Secara tradisional, baris pertama untuk penerima vaksin langka adalah petugas kesehatan dan orang-orang yang paling rentan terhadap infeksi yang ditargetkan. Baca : Indonesia Datangkan Vaksin COVID-19 dari China, Inggris, dan Korsel
Tapi, Collins melemparkan ide-ide baru, seperti pertimbangan geografi dan memberikan prioritas kepada orang-orang di mana wabah paling sulit terjadi. "Kami berhutang pada mereka, beberapa prioritas khusus," kata Collins, seperti dilansir Al Arabiya.
Penelitian besar untuk membuktikan mana dari beberapa vaksin COVID-19 eksperimental yang aman dan efektif. Moderna Inc. dan Pfizer Inc. memulai tes pada akhir Juli, yang akhirnya akan mencakup 30.000 sukarelawan masing-masing.
Dalam beberapa bulan ke depan, panggilan yang sama besar untuk sukarelawan akan keluar untuk menguji vaksin yang dibuat oleh AstraZeneca, Johnson & Johnson dan Novavax, dan beberapa vaksin yang dibuat di China dalam studi tahap akhir yang lebih kecil di negara lain.
Bahkan, jika vaksin dinyatakan aman dan efektif pada akhir tahun, tidak akan ada cukup bagi semua orang yang menginginkannya, terutama karena sebagian besar vaksin potensial memerlukan dua dosis.

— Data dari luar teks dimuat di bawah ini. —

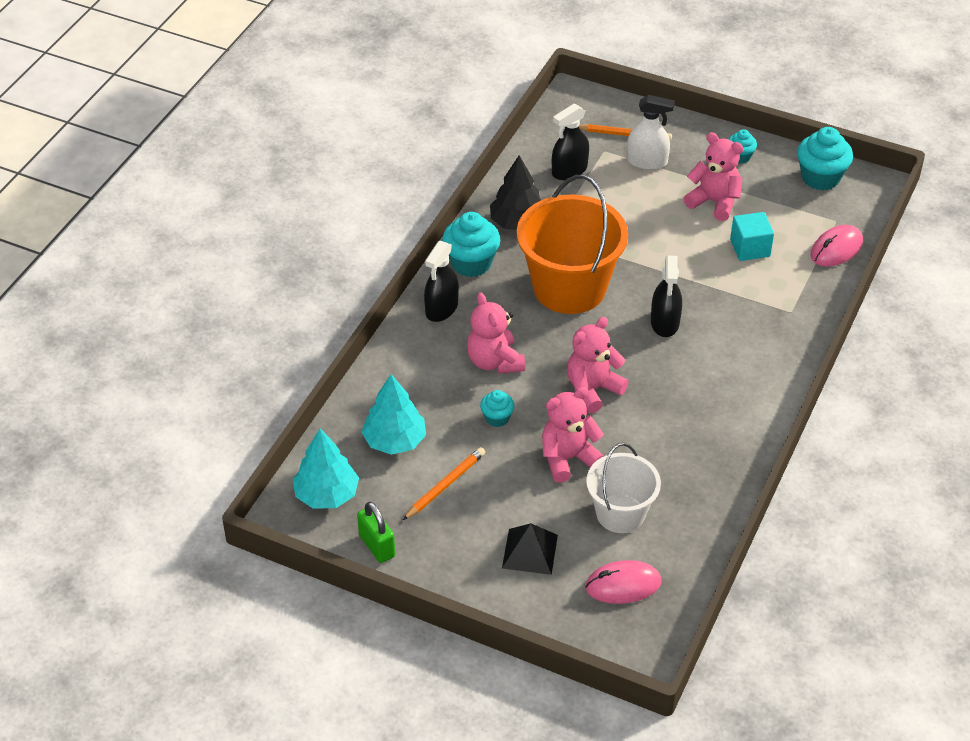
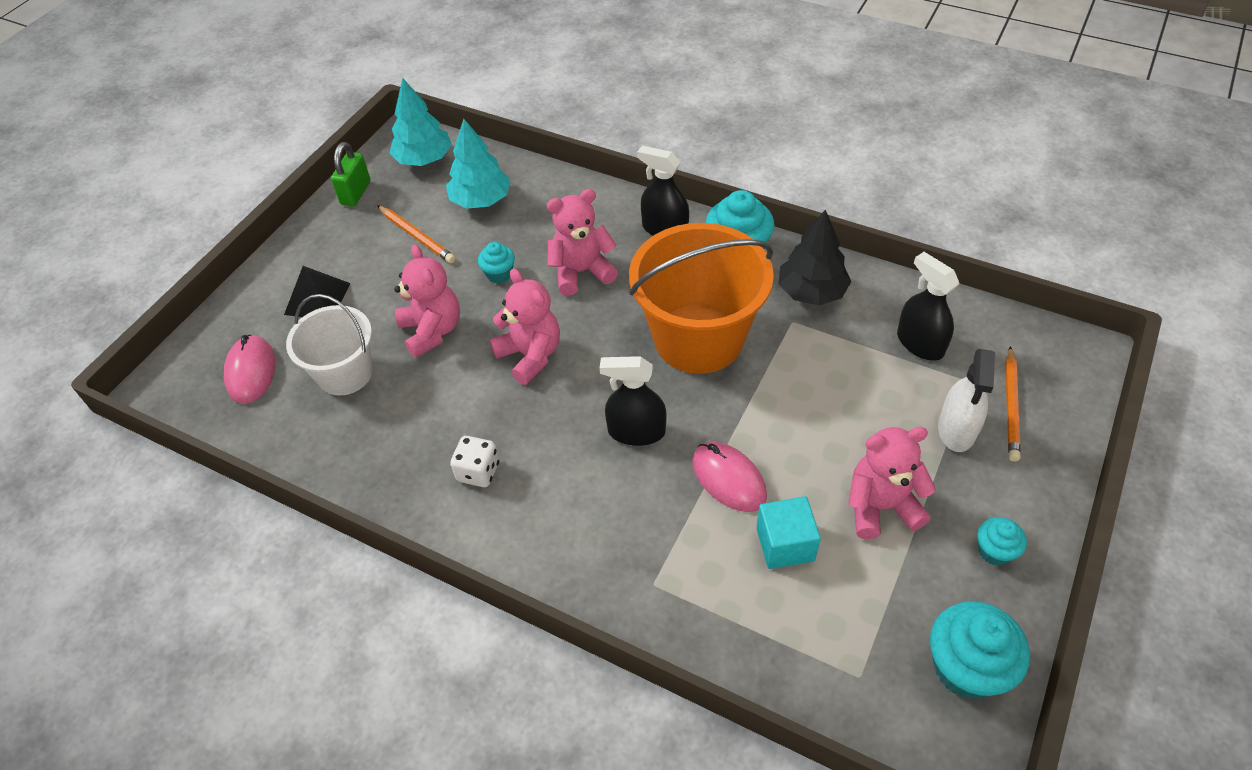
camera: 95 degrees right, 5 degrees up
green padlock [357,502,395,563] -> green padlock turned 45 degrees counterclockwise [331,142,371,206]
pink teddy bear [684,132,744,221] -> pink teddy bear turned 135 degrees counterclockwise [848,427,936,539]
pink mouse [810,225,863,267] -> pink mouse moved to [692,442,767,512]
none -> white dice [450,436,499,487]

Ini adalah dilema global. Organisasi Kesehatan Dunia (WHO) sedang bergulat dengan pertanyaan yang sama, siapa yang pertama kali mencoba untuk memastikan vaksin didistribusikan secara adil ke negara-negara miskin, keputusan dibuat lebih sulit ketika negara-negara kaya memojokkan pasar untuk dosis pertama.
Di AS, Komite Penasihat Praktik Imunisasi, sebuah kelompok yang dibentuk oleh Pusat Pengendalian dan Pencegahan Penyakit (CDC), seharusnya merekomendasikan siapa yang akan divaksinasi dan kapan, nasihat yang hampir selalu diikuti oleh pemerintah. Baca Juga : Masih Berpusat di Makassar, Angka Reproduksi COVID-19 Sulsel Naik Lagi
Tetapi, keputusan vaksin COVID-19 sangat rumit, sehingga ahli etika dan ahli vaksin dari National Academy of Medicine, yang disewa oleh Kongres untuk memberi nasihat kepada pemerintah, juga diminta untuk mempertimbangkannya.
Menetapkan prioritas akan membutuhkan "akal sehat yang kreatif dan bermoral," kata Bill Foege, yang merancang strategi vaksinasi yang mengarah pada pemberantasan cacar secara global.
Direktur CDC Robert Redfield mengatakan, masyarakat harus melihat alokasi vaksin sebagai adil dan transparan. CDC sendiri telah menyarankan bahwa, pertama-tama vaksinasi 12 juta dari mereka yang memiliki resiko kesehatan yang paling kritis, keamanan nasional dan pekerja penting lainnya. Baca Lagi : Biaya Suntik Vaksin Covid-19 Ditanggung Pemerintah, Erick: Tidak Ada Kaya Miskin
Berikutnya adalah 110 juta orang dengan resiko tinggi terinfeski COVID-19 , mereka yang berusia di atas 65 tahun yang tinggal di fasilitas perawatan jangka panjang, atau mereka yang berusia berapa pun yang kesehatannya buruk, atau yang juga dianggap pekerja penting. Populasi umum akan berada dalam antrian berikutnya.